También hay reparos en la implementación de la participación en política, pues se considera que no hubo inclusión de las mujeres en sus diversidades étnicas en la Comisión de Seguimiento, Impulso y Verificación a la Implementación del Acuerdo Final (Csivi). Tampoco se incorporaron efectivamente los principios de alternancia (listas “cremalleras” conformadas con el modelo hombre-mujer-hombre-mujer) ni universalidad ni se garantiza la inclusión de ellas en las listas para las 16 circunscripciones especiales. De hecho, el pasado 25 de octubre la representante Clara Rojas, del Partido Liberal, abandonó la plenaria de la Cámara cuando se discutía la reforma política porque no hubo, a su juicio, voluntad para garantizar la paridad en la participación de hombres y mujeres. “La mujer no es importante para el Gobierno (…) No es un mensaje bueno para el país y este acuerdo el Gobierno lo está incumpliendo. Hasta aquí cuentan conmigo”, increpó Rojas y se fue.

ÍTEMS MOSTRADOS -

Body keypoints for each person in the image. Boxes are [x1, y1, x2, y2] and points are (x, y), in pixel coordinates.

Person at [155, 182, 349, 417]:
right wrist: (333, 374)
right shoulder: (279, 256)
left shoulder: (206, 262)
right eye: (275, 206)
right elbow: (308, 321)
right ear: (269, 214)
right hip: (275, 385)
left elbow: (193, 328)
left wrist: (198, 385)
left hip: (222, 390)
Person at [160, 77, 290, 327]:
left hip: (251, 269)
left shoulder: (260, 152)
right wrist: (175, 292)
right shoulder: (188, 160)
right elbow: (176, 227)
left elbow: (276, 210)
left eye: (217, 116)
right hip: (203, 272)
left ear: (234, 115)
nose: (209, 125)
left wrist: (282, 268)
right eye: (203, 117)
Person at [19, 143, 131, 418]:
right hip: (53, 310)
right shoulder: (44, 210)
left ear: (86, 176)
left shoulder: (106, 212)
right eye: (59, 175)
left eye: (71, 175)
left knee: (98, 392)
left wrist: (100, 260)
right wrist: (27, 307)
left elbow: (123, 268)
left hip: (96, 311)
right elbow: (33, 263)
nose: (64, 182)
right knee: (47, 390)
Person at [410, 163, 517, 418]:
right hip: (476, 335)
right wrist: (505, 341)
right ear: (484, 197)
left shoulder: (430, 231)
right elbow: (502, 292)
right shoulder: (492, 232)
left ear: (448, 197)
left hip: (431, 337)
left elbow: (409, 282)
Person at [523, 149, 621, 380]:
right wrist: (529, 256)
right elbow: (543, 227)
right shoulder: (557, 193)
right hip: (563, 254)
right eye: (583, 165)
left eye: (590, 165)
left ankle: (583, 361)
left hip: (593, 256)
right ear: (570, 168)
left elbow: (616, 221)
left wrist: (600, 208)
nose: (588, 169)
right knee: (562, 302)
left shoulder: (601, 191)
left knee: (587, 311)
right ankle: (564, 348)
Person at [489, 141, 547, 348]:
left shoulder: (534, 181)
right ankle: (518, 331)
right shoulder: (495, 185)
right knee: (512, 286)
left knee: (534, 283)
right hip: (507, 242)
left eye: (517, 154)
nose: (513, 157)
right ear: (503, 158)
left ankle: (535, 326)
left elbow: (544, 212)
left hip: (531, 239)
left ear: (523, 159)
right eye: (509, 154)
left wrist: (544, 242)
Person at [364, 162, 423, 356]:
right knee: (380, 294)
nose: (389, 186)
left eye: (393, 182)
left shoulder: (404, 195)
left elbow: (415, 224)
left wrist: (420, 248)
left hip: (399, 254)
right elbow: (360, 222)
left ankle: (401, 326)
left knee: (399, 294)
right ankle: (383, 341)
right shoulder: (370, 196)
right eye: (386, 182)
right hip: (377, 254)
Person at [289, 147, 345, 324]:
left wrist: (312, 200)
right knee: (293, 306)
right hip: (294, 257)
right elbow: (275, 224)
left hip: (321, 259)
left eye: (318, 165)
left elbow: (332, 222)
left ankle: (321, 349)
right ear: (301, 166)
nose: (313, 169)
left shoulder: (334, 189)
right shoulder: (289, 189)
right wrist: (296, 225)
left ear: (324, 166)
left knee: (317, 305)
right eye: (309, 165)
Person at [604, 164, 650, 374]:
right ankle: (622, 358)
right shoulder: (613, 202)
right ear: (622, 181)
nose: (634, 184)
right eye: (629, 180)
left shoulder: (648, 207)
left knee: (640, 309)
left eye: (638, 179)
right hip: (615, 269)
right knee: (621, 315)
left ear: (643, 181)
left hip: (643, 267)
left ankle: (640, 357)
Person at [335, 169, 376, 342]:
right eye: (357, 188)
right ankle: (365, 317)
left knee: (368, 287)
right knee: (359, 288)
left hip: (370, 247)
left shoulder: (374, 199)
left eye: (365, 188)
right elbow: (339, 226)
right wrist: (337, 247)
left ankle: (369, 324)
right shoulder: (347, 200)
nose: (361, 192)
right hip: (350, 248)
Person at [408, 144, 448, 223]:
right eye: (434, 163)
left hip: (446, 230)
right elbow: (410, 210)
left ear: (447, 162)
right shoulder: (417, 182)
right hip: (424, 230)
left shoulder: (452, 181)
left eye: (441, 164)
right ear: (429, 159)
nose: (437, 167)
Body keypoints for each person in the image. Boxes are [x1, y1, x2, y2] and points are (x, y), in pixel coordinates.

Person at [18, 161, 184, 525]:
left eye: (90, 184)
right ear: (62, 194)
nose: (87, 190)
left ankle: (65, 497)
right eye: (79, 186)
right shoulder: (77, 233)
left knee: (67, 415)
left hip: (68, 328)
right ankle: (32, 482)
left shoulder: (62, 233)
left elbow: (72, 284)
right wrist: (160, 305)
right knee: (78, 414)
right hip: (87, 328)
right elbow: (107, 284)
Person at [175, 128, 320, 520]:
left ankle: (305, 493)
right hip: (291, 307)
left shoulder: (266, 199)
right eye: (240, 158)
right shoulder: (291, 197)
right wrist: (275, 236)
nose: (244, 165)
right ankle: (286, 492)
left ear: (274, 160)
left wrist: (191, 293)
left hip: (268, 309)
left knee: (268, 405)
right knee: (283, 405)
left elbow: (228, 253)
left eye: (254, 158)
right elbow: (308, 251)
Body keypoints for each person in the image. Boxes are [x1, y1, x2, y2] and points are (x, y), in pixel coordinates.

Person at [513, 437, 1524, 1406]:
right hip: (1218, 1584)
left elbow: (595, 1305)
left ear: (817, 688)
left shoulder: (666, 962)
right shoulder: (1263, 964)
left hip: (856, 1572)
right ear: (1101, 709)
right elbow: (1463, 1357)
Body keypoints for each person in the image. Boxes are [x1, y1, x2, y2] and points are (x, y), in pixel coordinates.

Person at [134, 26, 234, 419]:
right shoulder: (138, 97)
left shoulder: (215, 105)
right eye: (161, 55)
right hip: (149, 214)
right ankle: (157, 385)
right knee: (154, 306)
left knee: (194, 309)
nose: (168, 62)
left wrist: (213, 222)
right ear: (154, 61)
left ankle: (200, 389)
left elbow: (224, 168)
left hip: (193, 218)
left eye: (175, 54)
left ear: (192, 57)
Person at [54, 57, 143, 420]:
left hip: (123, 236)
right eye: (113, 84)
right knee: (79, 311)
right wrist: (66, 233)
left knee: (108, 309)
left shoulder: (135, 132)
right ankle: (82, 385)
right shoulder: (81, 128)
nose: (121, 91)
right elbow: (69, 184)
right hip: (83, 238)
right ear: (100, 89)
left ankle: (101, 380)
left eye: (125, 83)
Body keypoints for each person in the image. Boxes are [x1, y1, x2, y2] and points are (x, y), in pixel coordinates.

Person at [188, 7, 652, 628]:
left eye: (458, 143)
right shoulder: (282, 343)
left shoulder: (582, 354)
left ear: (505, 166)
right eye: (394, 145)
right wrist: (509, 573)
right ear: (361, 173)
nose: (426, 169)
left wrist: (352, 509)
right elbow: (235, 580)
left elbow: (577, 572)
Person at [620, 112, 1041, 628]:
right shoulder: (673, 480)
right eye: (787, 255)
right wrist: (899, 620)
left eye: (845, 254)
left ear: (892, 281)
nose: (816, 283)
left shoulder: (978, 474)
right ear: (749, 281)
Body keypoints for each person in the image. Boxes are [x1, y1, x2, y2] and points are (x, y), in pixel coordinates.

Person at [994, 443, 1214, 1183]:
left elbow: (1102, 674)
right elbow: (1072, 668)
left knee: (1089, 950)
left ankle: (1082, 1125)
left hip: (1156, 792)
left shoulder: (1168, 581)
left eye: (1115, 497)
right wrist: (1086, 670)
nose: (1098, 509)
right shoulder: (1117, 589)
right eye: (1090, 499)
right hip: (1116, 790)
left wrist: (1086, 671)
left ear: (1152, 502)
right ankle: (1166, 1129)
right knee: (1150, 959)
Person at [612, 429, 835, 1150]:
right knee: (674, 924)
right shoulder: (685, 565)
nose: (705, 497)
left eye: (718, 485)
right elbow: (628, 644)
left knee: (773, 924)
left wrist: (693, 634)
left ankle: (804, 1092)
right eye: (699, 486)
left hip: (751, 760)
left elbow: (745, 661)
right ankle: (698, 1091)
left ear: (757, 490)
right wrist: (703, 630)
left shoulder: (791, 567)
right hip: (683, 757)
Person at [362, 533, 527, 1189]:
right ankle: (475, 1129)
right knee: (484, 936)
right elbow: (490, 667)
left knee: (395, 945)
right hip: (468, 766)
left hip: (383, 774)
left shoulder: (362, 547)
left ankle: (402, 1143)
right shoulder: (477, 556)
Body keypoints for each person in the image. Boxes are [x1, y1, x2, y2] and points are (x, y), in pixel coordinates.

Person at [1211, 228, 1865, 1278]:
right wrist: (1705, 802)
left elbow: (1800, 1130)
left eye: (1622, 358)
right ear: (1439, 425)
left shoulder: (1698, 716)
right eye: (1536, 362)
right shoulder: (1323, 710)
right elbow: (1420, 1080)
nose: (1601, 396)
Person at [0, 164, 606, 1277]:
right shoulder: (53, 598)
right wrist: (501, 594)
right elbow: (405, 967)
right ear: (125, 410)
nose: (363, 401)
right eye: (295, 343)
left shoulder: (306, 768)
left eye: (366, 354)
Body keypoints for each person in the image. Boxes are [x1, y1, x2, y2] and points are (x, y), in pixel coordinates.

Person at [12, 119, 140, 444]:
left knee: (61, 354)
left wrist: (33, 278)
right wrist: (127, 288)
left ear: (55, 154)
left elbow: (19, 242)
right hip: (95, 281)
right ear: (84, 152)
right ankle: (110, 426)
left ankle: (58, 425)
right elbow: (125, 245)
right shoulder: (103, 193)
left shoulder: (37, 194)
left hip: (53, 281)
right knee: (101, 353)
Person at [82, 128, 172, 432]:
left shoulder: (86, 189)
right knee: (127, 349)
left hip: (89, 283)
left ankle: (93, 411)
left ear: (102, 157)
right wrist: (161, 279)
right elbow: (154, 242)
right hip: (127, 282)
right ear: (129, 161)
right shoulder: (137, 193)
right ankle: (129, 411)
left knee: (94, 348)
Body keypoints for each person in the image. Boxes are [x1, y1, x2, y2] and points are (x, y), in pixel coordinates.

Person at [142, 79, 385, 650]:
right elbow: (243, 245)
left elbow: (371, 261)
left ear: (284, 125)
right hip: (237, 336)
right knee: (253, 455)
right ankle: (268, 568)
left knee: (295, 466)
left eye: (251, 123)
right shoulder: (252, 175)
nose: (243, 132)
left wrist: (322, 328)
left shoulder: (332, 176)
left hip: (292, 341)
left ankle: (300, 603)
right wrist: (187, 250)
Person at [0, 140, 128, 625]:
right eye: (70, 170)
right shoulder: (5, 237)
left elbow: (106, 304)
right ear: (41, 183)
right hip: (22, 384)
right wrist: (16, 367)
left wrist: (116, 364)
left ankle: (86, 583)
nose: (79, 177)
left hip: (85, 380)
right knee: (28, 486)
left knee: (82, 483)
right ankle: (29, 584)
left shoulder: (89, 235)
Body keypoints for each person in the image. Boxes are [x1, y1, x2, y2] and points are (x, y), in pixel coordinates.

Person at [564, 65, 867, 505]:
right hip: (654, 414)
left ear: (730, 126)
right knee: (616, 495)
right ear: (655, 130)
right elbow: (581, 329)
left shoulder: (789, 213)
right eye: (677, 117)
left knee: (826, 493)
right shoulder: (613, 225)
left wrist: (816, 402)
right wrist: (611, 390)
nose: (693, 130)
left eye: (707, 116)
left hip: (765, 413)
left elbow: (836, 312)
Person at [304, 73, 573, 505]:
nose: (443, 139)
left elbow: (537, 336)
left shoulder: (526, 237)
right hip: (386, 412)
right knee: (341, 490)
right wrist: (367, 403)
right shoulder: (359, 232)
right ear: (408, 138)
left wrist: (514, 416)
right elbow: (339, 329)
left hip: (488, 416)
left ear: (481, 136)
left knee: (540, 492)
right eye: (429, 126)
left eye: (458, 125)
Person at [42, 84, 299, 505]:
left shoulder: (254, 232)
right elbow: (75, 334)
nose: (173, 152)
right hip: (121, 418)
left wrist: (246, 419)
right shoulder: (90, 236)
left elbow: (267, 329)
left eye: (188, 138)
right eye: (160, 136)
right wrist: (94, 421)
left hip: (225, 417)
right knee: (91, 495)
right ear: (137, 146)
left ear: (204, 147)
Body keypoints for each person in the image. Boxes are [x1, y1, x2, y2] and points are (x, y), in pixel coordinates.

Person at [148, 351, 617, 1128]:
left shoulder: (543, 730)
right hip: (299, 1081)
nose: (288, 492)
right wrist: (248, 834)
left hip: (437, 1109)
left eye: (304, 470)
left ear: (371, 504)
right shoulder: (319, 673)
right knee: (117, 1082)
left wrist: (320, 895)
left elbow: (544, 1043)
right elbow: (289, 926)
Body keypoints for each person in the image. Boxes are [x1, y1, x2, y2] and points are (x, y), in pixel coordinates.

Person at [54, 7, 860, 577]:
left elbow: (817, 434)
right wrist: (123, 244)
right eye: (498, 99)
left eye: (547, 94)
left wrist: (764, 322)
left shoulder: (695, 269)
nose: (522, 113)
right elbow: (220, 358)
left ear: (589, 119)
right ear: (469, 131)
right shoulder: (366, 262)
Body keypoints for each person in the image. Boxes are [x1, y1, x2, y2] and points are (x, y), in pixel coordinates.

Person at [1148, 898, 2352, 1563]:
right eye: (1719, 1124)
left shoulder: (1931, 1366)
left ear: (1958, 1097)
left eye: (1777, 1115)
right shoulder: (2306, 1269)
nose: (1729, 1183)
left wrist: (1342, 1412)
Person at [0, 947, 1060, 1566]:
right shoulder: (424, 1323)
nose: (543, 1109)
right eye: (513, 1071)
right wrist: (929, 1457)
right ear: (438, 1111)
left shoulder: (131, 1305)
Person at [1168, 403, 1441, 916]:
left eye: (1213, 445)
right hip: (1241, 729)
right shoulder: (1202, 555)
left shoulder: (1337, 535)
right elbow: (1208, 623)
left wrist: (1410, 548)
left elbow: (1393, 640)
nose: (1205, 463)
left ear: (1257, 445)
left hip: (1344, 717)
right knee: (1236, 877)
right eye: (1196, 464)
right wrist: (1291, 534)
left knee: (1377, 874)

CONSIGNA -
Responde estas preguntas sobre el fragmento acerca de la participación política de las mujeres:
1. ¿Con qué modelo se conforman las listas "cremalleras"?
2. ¿Para cuántas circunscripciones especiales no se garantiza la inclusión de las mujeres en las listas?
3. ¿A qué partido pertenece la representante Clara Rojas?

SOLUCIÓN -
1. Con el modelo hombre-mujer-hombre-mujer.
2. Para 16 circunscripciones especiales.
3. Al Partido Liberal.